The navy’s operational responsibilities extend from the country’s western periphery at Jiwani-Gwadar and east to Karachi and parts of interior Sindh. From the 1,046 kilometres coastline southwards, the job area juts beyond 200 nautical miles into the Arabian Sea, covering a sea expanse that is larger than Balochistan. Since 2002-03, the Pakistan Navy has additionally and unceasingly participated in more than one multinational task force operating in the Gulf of Aden and the Horn of Africa, yet we hardly hear or see any projection of the service on the media.

The navy’s budget allocation is a trifling 10-11 per cent or so of the total defence outlay, in which the air force gets roughly 23 per cent and the army claims the lion’s share of over 43 per cent. With the bulk of the population residing in Punjab and the national security narrative being crafted by a single institution, the navy’s contributions remain totally obscure from public view.

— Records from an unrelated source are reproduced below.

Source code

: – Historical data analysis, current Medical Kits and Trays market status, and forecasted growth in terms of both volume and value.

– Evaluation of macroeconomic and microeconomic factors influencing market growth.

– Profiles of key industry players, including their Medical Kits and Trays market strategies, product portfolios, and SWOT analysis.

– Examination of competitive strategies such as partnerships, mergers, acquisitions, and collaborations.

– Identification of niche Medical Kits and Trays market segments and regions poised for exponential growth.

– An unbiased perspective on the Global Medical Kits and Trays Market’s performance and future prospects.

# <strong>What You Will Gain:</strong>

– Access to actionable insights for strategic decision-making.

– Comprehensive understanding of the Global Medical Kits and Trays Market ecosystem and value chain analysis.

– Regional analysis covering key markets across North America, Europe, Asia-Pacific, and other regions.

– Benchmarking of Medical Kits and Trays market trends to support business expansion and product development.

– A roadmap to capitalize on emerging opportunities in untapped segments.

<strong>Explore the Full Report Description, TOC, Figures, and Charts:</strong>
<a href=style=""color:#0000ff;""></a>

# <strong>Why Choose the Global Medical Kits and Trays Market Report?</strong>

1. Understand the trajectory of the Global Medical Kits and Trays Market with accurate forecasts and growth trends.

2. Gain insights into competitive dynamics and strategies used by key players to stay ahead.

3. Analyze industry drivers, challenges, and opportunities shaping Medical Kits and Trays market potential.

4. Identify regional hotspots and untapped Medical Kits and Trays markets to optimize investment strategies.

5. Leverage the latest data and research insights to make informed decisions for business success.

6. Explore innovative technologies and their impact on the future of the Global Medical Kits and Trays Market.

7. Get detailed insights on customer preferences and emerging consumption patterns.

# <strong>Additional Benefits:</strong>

Since Ayub Khan first surrendered the country’s sovereignty to the US by offering a U-2 base at Badaber, the navy has struggled for its existence. This inattention first hurt the military command in 1971, when the army needed some action in the Bay of Bengal to liberate it from Indian and Mukti Bahini pressure. The navy learnt about the outbreak of hostilities in the west only through a radio news bulletin.

During Zia’s era, a drive is believed to have been initiated that aimed to mothball the navy. Understandably, the funds so saved were to be diverted to the air force, which was then to take up the additional functions of the navy. In developing response options to India’s provocative ‘cold start’ doctrine, Azm-i-Nau remained a purely army-PAF affair, despite the fact that the Pakistan Navy could play an important role in the south. The fact of the matter is that a transformation is the need of the hour; its starting point is changing our rusty frame of mind. The world has changed; we have a new enemy which does not wear a uniform, lives within us and is amorphous yet ubiquitous.

New tactics require getting into the enemy’s mind and staying two paces ahead of him. This will require completely overhauling of our ‘intelligence’ system and a counter-terror strategy executed through an independently functioning agency, which also coordinates the overall anti-terror effort. We also need to purge radicals and jihadi sympathisers from our ranks and, above all, embark on cleansing the public mind of conspiracy theories. Along with this, the extensive rightist narrative in the media must be drastically curtailed. In not acting, we will only be playing into the hands of our enemies and imperilling the nation’s future.

Published in The Express Tribune, June 11th, 2011.